264 00:30:15.930 ⇒ 00:30:17.340 Rhodes: Okay, awesome.
265 00:30:17.520 ⇒ 00:30:20.679 Rhodes: And, one last question, like.
266 00:30:20.890 ⇒ 00:30:24.550 Rhodes: Across, so, across engagements, that you…
267 00:30:24.920 ⇒ 00:30:31.699 Rhodes: Like, what kind of… what tends to be the most difficult problems? Like, where do things tend to break down?
268 00:30:33.650 ⇒ 00:30:38.440 Demilade Agboola: That’s a bit of a tricky one, because things break down for different reasons.
269 00:30:39.250 ⇒ 00:30:40.310 Rhodes: That’s fair.
270 00:30:40.440 ⇒ 00:30:50.549 Demilade Agboola: But I do feel like one of the most common themes that will always help and can prevent a lot of breakdowns is clear, proper communication.
271 00:30:50.840 ⇒ 00:30:56.769 Demilade Agboola: So being able to communicate, like, whatever issue… whenever issues are coming up, being able to…

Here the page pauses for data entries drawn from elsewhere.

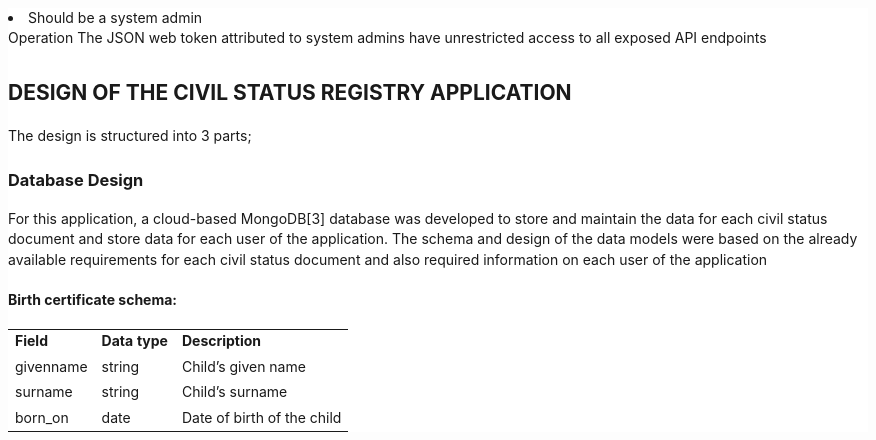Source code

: <li>Should be a system admin
</li>
</ul>
   </td>
  </tr>
  <tr>
   <td>Operation
   </td>
   <td>The JSON web token attributed to system admins have unrestricted access to all exposed API endpoints
   </td>
  </tr>
</table>



## DESIGN OF THE CIVIL STATUS REGISTRY APPLICATION

The design is structured into 3 parts;


### Database Design 

For this application, a cloud-based MongoDB[3] database was developed to store and maintain the data for each civil status document and store data for each user of the application. The schema and design of the data models were based on the already available requirements for each civil status document and also required information on each user of the application


#### Birth certificate schema:


<table>
  <tr>
   <td><strong>Field</strong>
   </td>
   <td><strong>Data type</strong>
   </td>
   <td><strong>Description</strong>
   </td>
  </tr>
  <tr>
   <td>givenname
   </td>
   <td>string
   </td>
   <td>Child’s given name
   </td>
  </tr>
  <tr>
   <td>surname
   </td>
   <td>string
   </td>
   <td>Child’s surname
   </td>
  </tr>
  <tr>
   <td>born_on
   </td>
   <td>date
   </td>
   <td>Date of birth of the child
   </td>
  </tr>
  <tr>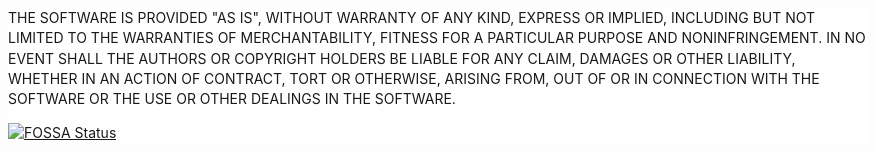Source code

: THE SOFTWARE IS PROVIDED "AS IS", WITHOUT WARRANTY OF ANY KIND, EXPRESS OR
IMPLIED, INCLUDING BUT NOT LIMITED TO THE WARRANTIES OF MERCHANTABILITY,
FITNESS FOR A PARTICULAR PURPOSE AND NONINFRINGEMENT. IN NO EVENT SHALL THE
AUTHORS OR COPYRIGHT HOLDERS BE LIABLE FOR ANY CLAIM, DAMAGES OR OTHER
LIABILITY, WHETHER IN AN ACTION OF CONTRACT, TORT OR OTHERWISE, ARISING FROM,
OUT OF OR IN CONNECTION WITH THE SOFTWARE OR THE USE OR OTHER DEALINGS IN THE
SOFTWARE.

[![FOSSA Status](https://app.fossa.com/api/projects/git%2Bgithub.com%2Ffabiocicerchia%2Fgo-proxy-cache.svg?type=large)](https://app.fossa.com/projects/git%2Bgithub.com%2Ffabiocicerchia%2Fgo-proxy-cache?ref=badge_large)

272 00:30:56.930 ⇒ 00:31:03.560 Demilade Agboola: Communicate, like, change in deadlines, being able to communicate, like, change in scope, being able to communicate, like.
273 00:31:04.710 ⇒ 00:31:05.949 Demilade Agboola: Just…
274 00:31:06.860 ⇒ 00:31:15.390 Demilade Agboola: what the difficulties are, very important in, like, consulting, because, I mean, ultimately, clients are never really immersed into everything.
275 00:31:15.630 ⇒ 00:31:24.750 Demilade Agboola: And so sometimes, when they feel like things are going sideways, they really aren’t, but because we’ve not communicated and been in front of the clients, it’d be like, hey.
276 00:31:26.330 ⇒ 00:31:42.560 Demilade Agboola: This… this is not… this is delayed by a week because, you know, we need access to this. This is delayed by two weeks because, we had the assumption that this was the scope of things, but it’s actually worse than what we thought it was prior to, like, scoping.
277 00:31:42.680 ⇒ 00:31:51.109 Demilade Agboola: I’ve only seen situations where, like, clients were upset that a dashboard looked tardy, like, it just looked all over the place.
278 00:31:51.710 ⇒ 00:31:52.850 Demilade Agboola: But…
279 00:31:52.980 ⇒ 00:32:06.099 Demilade Agboola: it was a dashboard that was in development. So, like, just literally just putting it in a development folder would have made the client know that this isn’t ready, this isn’t necessary for my view yet,
280 00:32:06.430 ⇒ 00:32:18.049 Demilade Agboola: And, yeah, just that kind of thing. When you are able to have a spirit of communication, that translates into things like documentation, that translates into things like
281 00:32:19.250 ⇒ 00:32:20.160 Rhodes: Claire.
282 00:32:20.160 ⇒ 00:32:30.230 Demilade Agboola: end-of-day reports, or just clear end-of-week reports, and just being in front of the client. I feel like that makes a huge difference, because for the most part, we do know what to do for the most part.
283 00:32:30.230 ⇒ 00:32:30.590 Rhodes: Pharmacy.
284 00:32:30.590 ⇒ 00:32:32.070 Demilade Agboola: are, like, competent.
285 00:32:32.190 ⇒ 00:32:37.710 Demilade Agboola: But being able to show that competence is, you know, the very important part.
286 00:32:39.510 ⇒ 00:32:40.530 Rhodes: Yep, awesome.
287 00:32:41.200 ⇒ 00:32:48.660 Rhodes: Yeah, well, in the interest of time, I’ll hold my questions there, but, really enjoyed the conversation.
288 00:32:48.660 ⇒ 00:32:55.220 Demilade Agboola: Oh, I did, I did as well. I will definitely give my feedback to Kayla, and I’m sure she’ll be in touch with you soon.
289 00:32:55.660 ⇒ 00:32:57.649 Rhodes: Awesome. Have a good rest of your day.
290 00:32:57.650 ⇒ 00:32:59.060 Demilade Agboola: You too, bye.